Lack of data parallelism is implied by computation that is performed. You gradie...

sigmoid10 · on March 23, 2024

Your gradient descent is an operation on a directed acyclic graph. The graph itself is stateless. You can do parts of the graph without needing to have access to the entire graph, particularly for transformers. In fact this is already done today for training and inference of large models. The transfer bottleneck is for currently used model sizes and architectures. There's nothing to stop you from building a model so complex that compute itself becomes the bottleneck rather than data transfer. Except its ultimate usability of course, as I already mentioned.

mirekrusin · on March 23, 2024

Your DAG is big. It's stateless for single pass. Next one doesn't operate on it anymore, it operates on new, updated one from previous step. It has fully connected sub DAGs.

There is nothing stopping you from distributing assembly/machine code for CPU instructions, yet nobody does it because it doesn't make sense from performance perspective.

Or amazon driving truck from one depo to other to unload one package at a time to "distribute" unloading because "distributing = faster".

sigmoid10 · on March 28, 2024

Remember the famouse Tannenbaum quote:

"Never underestimate the bandwidth of a station wagon full of tapes hurtling down the highway."

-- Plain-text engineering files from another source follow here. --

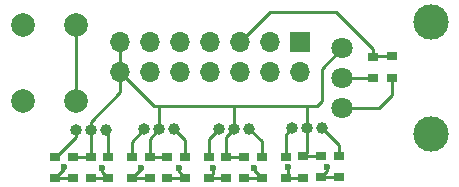
<source format=gbr>
G04 #@! TF.GenerationSoftware,KiCad,Pcbnew,(5.1.2)-2*
G04 #@! TF.CreationDate,2019-09-21T22:45:55+01:00*
G04 #@! TF.ProjectId,LEDPanelControllerHAT,4c454450-616e-4656-9c43-6f6e74726f6c,rev?*
G04 #@! TF.SameCoordinates,Original*
G04 #@! TF.FileFunction,Copper,L2,Bot*
G04 #@! TF.FilePolarity,Positive*
%FSLAX46Y46*%
G04 Gerber Fmt 4.6, Leading zero omitted, Abs format (unit mm)*
G04 Created by KiCad (PCBNEW (5.1.2)-2) date 2019-09-21 22:45:55*
%MOMM*%
%LPD*%
G04 APERTURE LIST*
%ADD10C,1.000000*%
%ADD11O,1.000000X1.000000*%
%ADD12R,0.900000X0.800000*%
%ADD13C,2.000000*%
%ADD14C,3.000000*%
%ADD15C,1.800000*%
%ADD16R,1.700000X1.700000*%
%ADD17O,1.700000X1.700000*%
%ADD18C,0.600000*%
%ADD19C,0.250000*%
G04 APERTURE END LIST*
D10*
X164325000Y-85200000D03*
D11*
X163055000Y-85200000D03*
X161785000Y-85200000D03*
D10*
X158175000Y-85250000D03*
D11*
X156905000Y-85250000D03*
X155635000Y-85250000D03*
D10*
X151825000Y-85300000D03*
D11*
X150555000Y-85300000D03*
X149285000Y-85300000D03*
D10*
X146025000Y-85350000D03*
D11*
X144755000Y-85350000D03*
X143485000Y-85350000D03*
D12*
X168675000Y-79150000D03*
X168675000Y-80950000D03*
D13*
X143500000Y-82925000D03*
X139000000Y-82925000D03*
X143500000Y-76425000D03*
X139000000Y-76425000D03*
D14*
X173525000Y-85700000D03*
X173525000Y-76200000D03*
D15*
X166025000Y-83450000D03*
X166025000Y-80950000D03*
X166025000Y-78450000D03*
D12*
X165750000Y-87550000D03*
X165750000Y-89350000D03*
X161250000Y-89400000D03*
X161250000Y-87600000D03*
X159250000Y-87600000D03*
X159250000Y-89400000D03*
X154750000Y-89400000D03*
X154750000Y-87600000D03*
X152750000Y-87600000D03*
X152750000Y-89400000D03*
X148250000Y-89400000D03*
X148250000Y-87600000D03*
X146250000Y-87600000D03*
X146250000Y-89400000D03*
X141750000Y-89400000D03*
X141750000Y-87600000D03*
D16*
X162500000Y-77900000D03*
D17*
X162500000Y-80440000D03*
X159960000Y-77900000D03*
X159960000Y-80440000D03*
X157420000Y-77900000D03*
X157420000Y-80440000D03*
X154880000Y-77900000D03*
X154880000Y-80440000D03*
X152340000Y-77900000D03*
X152340000Y-80440000D03*
X149800000Y-77900000D03*
X149800000Y-80440000D03*
X147260000Y-77900000D03*
X147260000Y-80440000D03*
D12*
X164250000Y-87550000D03*
X164250000Y-89350000D03*
X162750000Y-89375000D03*
X162750000Y-87575000D03*
X157750000Y-87600000D03*
X157750000Y-89400000D03*
X156250000Y-89400000D03*
X156250000Y-87600000D03*
X170250000Y-79125000D03*
X170250000Y-80925000D03*
X151250000Y-87600000D03*
X151250000Y-89400000D03*
X149750000Y-89400000D03*
X149750000Y-87600000D03*
X144750000Y-87600000D03*
X144750000Y-89400000D03*
X143250000Y-89400000D03*
X143250000Y-87600000D03*
D18*
X142500000Y-88525000D03*
X145725000Y-88575000D03*
X152200000Y-88600000D03*
X149000000Y-88550000D03*
X155150000Y-88575000D03*
X158550000Y-88550000D03*
X161500000Y-88500002D03*
X164775000Y-88450000D03*
D19*
X143250000Y-89400000D02*
X141750000Y-89400000D01*
X142500000Y-88650000D02*
X141750000Y-89400000D01*
X142500000Y-88525000D02*
X142500000Y-88650000D01*
X162775000Y-87550000D02*
X162750000Y-87575000D01*
X164250000Y-87550000D02*
X162775000Y-87550000D01*
X163055000Y-87270000D02*
X162750000Y-87575000D01*
X163055000Y-85200000D02*
X163055000Y-87270000D01*
X143250000Y-87600000D02*
X144750000Y-87600000D01*
X149750000Y-87600000D02*
X151250000Y-87600000D01*
X156250000Y-87600000D02*
X157750000Y-87600000D01*
X156250000Y-85905000D02*
X156905000Y-85250000D01*
X156250000Y-87600000D02*
X156250000Y-85905000D01*
X149750000Y-86105000D02*
X150555000Y-85300000D01*
X149750000Y-87600000D02*
X149750000Y-86105000D01*
X144750000Y-85355000D02*
X144755000Y-85350000D01*
X144750000Y-87600000D02*
X144750000Y-85355000D01*
X166025000Y-78450000D02*
X164300000Y-80175000D01*
X164300000Y-80175000D02*
X164300000Y-82900000D01*
X164300000Y-82900000D02*
X163900000Y-83300000D01*
X150120000Y-83300000D02*
X147260000Y-80440000D01*
X150575000Y-84572894D02*
X150575000Y-83300000D01*
X150555000Y-84592894D02*
X150575000Y-84572894D01*
X150555000Y-85300000D02*
X150555000Y-84592894D01*
X150575000Y-83300000D02*
X150120000Y-83300000D01*
X156900000Y-84537894D02*
X156900000Y-83300000D01*
X156905000Y-84542894D02*
X156900000Y-84537894D01*
X156905000Y-85250000D02*
X156905000Y-84542894D01*
X156900000Y-83300000D02*
X150575000Y-83300000D01*
X163075000Y-84472894D02*
X163075000Y-83300000D01*
X163055000Y-84492894D02*
X163075000Y-84472894D01*
X163055000Y-85200000D02*
X163055000Y-84492894D01*
X163900000Y-83300000D02*
X163075000Y-83300000D01*
X163075000Y-83300000D02*
X156900000Y-83300000D01*
X147260000Y-80440000D02*
X147260000Y-77900000D01*
X147260000Y-81642081D02*
X147260000Y-80440000D01*
X147260000Y-82137894D02*
X147260000Y-81642081D01*
X144755000Y-85350000D02*
X144755000Y-84642894D01*
X144755000Y-84642894D02*
X147260000Y-82137894D01*
X146250000Y-89400000D02*
X144750000Y-89400000D01*
X145725000Y-88875000D02*
X146250000Y-89400000D01*
X145725000Y-88575000D02*
X145725000Y-88875000D01*
X149750000Y-89400000D02*
X148250000Y-89400000D01*
X152750000Y-89400000D02*
X151250000Y-89400000D01*
X152200000Y-88850000D02*
X152750000Y-89400000D01*
X152200000Y-88600000D02*
X152200000Y-88850000D01*
X149000000Y-88650000D02*
X148250000Y-89400000D01*
X149000000Y-88550000D02*
X149000000Y-88650000D01*
X168700000Y-79125000D02*
X168675000Y-79150000D01*
X170250000Y-79125000D02*
X168700000Y-79125000D01*
X168675000Y-78500000D02*
X165550000Y-75375000D01*
X168675000Y-79150000D02*
X168675000Y-78500000D01*
X159945000Y-75375000D02*
X157420000Y-77900000D01*
X165550000Y-75375000D02*
X159945000Y-75375000D01*
X170250000Y-82375000D02*
X170250000Y-80925000D01*
X166025000Y-83450000D02*
X169175000Y-83450000D01*
X169175000Y-83450000D02*
X170250000Y-82375000D01*
X156250000Y-89400000D02*
X154750000Y-89400000D01*
X155150000Y-89000000D02*
X154750000Y-89400000D01*
X155150000Y-88575000D02*
X155150000Y-89000000D01*
X159250000Y-89400000D02*
X157750000Y-89400000D01*
X158550000Y-88700000D02*
X159250000Y-89400000D01*
X158550000Y-88550000D02*
X158550000Y-88700000D01*
X161275000Y-89375000D02*
X161250000Y-89400000D01*
X162750000Y-89375000D02*
X161275000Y-89375000D01*
X161500000Y-89150000D02*
X161250000Y-89400000D01*
X161500000Y-88500002D02*
X161500000Y-89150000D01*
X165750000Y-89350000D02*
X164250000Y-89350000D01*
X164775000Y-88825000D02*
X164250000Y-89350000D01*
X164775000Y-88450000D02*
X164775000Y-88825000D01*
X146250000Y-85575000D02*
X146025000Y-85350000D01*
X146250000Y-87600000D02*
X146250000Y-85575000D01*
X143485000Y-85915000D02*
X143485000Y-85350000D01*
X141750000Y-87600000D02*
X141800000Y-87600000D01*
X141800000Y-87600000D02*
X143485000Y-85915000D01*
X152750000Y-86225000D02*
X151825000Y-85300000D01*
X152750000Y-87600000D02*
X152750000Y-86225000D01*
X148250000Y-86335000D02*
X149285000Y-85300000D01*
X148250000Y-87600000D02*
X148250000Y-86335000D01*
X143500000Y-77839213D02*
X143500000Y-82925000D01*
X143500000Y-76425000D02*
X143500000Y-77839213D01*
X159250000Y-86325000D02*
X158175000Y-85250000D01*
X159250000Y-87600000D02*
X159250000Y-86325000D01*
X154750000Y-86135000D02*
X155635000Y-85250000D01*
X154750000Y-87600000D02*
X154750000Y-86135000D01*
X165750000Y-86625000D02*
X165750000Y-87550000D01*
X164325000Y-85200000D02*
X165750000Y-86625000D01*
X161250000Y-85735000D02*
X161785000Y-85200000D01*
X161250000Y-87600000D02*
X161250000Y-85735000D01*
X166025000Y-80950000D02*
X168675000Y-80950000D01*
M02*

</source>
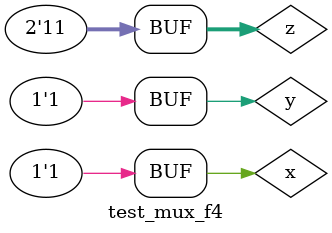
<source format=v>
module mux (output  s1,
input  x, 
input  y,
input  z,
input  w,
input [1:0]chave1);
wire t1,t2,t3,t4,n1,n2;

not NOT1(n1,chave1[0]);
not NOT2(n2,chave1[1]);
and AND1(t1,x,n1,n2);
and AND2(t2,y,chave1[0],n2);
and AND3(t3,z,n1,chave1[1]);
and AND4(t4,w,chave1[0],chave1[1]);
or OR1(s1,t1,t2,t3,t4);

endmodule//mux

module f4 (output  s2,
input  a, 
input  b,
input [1:0] chave2);
wire c,d,e,f;
or OR1(c,a,b);
xor XOR1(d,a,b);
nor NOR1(e,a,b);
xnor XNOR1(f,a,b);

mux MUX1(s2,c,e,d,f,chave2);

 endmodule // f4
module test_mux_f4; 
// ------------------------- definir dados 
reg x,y;
reg [1:0]z;  
wire g;
f4 modulo1 (g,x,y,z);
// ------------------------- parte principal 
initial begin 
$display("Exemplo0034 - Gabriel Luiz M. G. Vieira - 441691"); 
$display("Test LU's module"); 
x = 'b0; y = 'b0; z = 'b00;
// projetar testes do modulo 
#1 $monitor("%3b %3b -Chave- %3b - s2 = %3b",x,y,z,g);
#1 x = 'b0; y = 'b1;z ='b00;
#1 x = 'b1; y = 'b0;z ='b00;
#1 x = 'b1; y = 'b1;z ='b00;

#1 x = 'b0; y = 'b0;z ='b01;
#1 x = 'b0; y = 'b1;z ='b01;
#1 x = 'b1; y = 'b0;z ='b01;
#1 x = 'b1; y = 'b1;z ='b01;

#1 x = 'b0; y = 'b0;z ='b10;
#1 x = 'b0; y = 'b1;z ='b10;
#1 x = 'b1; y = 'b0;z ='b10;
#1 x = 'b1; y = 'b1;z ='b10;

#1 x = 'b0; y = 'b0;z ='b11;
#1 x = 'b0; y = 'b1;z ='b11;
#1 x = 'b1; y = 'b0;z ='b11;
#1 x = 'b1; y = 'b1;z ='b11;

end 
endmodule // test_f4 
</source>
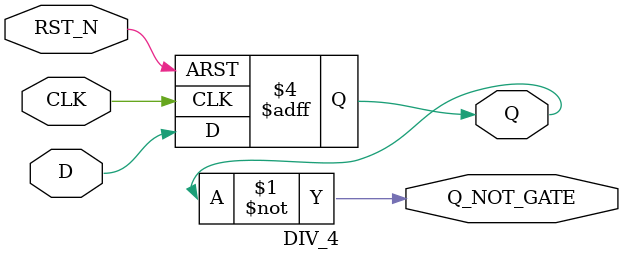
<source format=v>
module DIV_4 (
	input CLK,
	input RST_N,
	input D,
	output Q_NOT_GATE,
	output reg Q
);

	assign Q_NOT_GATE = ~Q;
	always@(posedge CLK or negedge RST_N) begin
		if(!RST_N) begin
			Q <= 1'd0;
		end else begin
			Q <= D;
		end
	end

endmodule
</source>
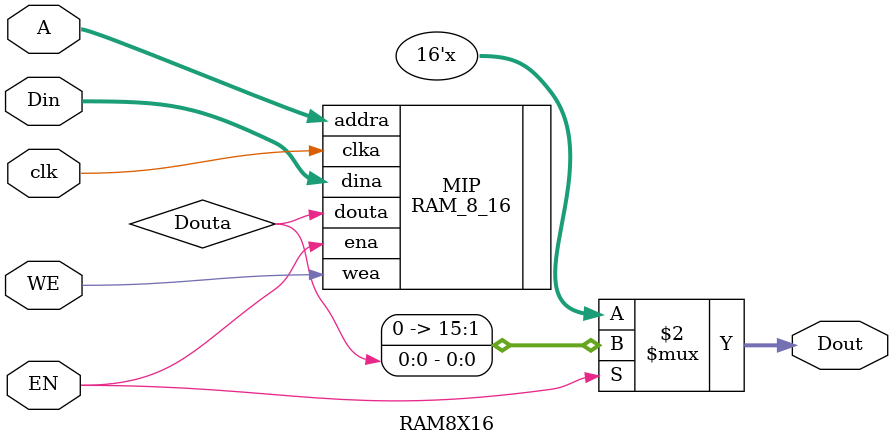
<source format=v>
`timescale 1ns / 1ps

module RAM8X16(input [2:0]A, 
               input clk, 
               input [15:0]Din, 
               input EN, 
               input WE, 
               output[15:0]Dout);
					
wire [15:0]douta;

	RAM_8_16   MIP(.clka(clk), 
						.ena(EN), 	
						.wea(WE), 
						.addra(A), 
						.dina(Din), 
						.douta(Douta)
						);
						
   assign Dout = EN ? Douta : 16'hzzzz;		//ÈýÌ¬×ÜÏß
	
endmodule

</source>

It's only a question of scale and not of any principles.

ajb · on March 23, 2024

Openai had a more distributable algorithm: https://openai.com/research/evolution-strategies

But given that they don't seem to have worked on it since, I guess it wasn't too successful. But maybe there is a way

mirekrusin · on March 23, 2024

Yes, if there was something interesting there you'd think since 2017 something would happen. Reinforcement Learning (that is compared with) is not particularly famous for its performance (it is it's biggest issue and reason for not being used that much). Also transformers don't use it at all.

sigmoid10 · on March 28, 2024

OpenAI has turned for profit and stopped releasing any tehcnical details regarding architectures or training. So how do you know that nothing has happened? Because they didn't release it? Do you see the issue here?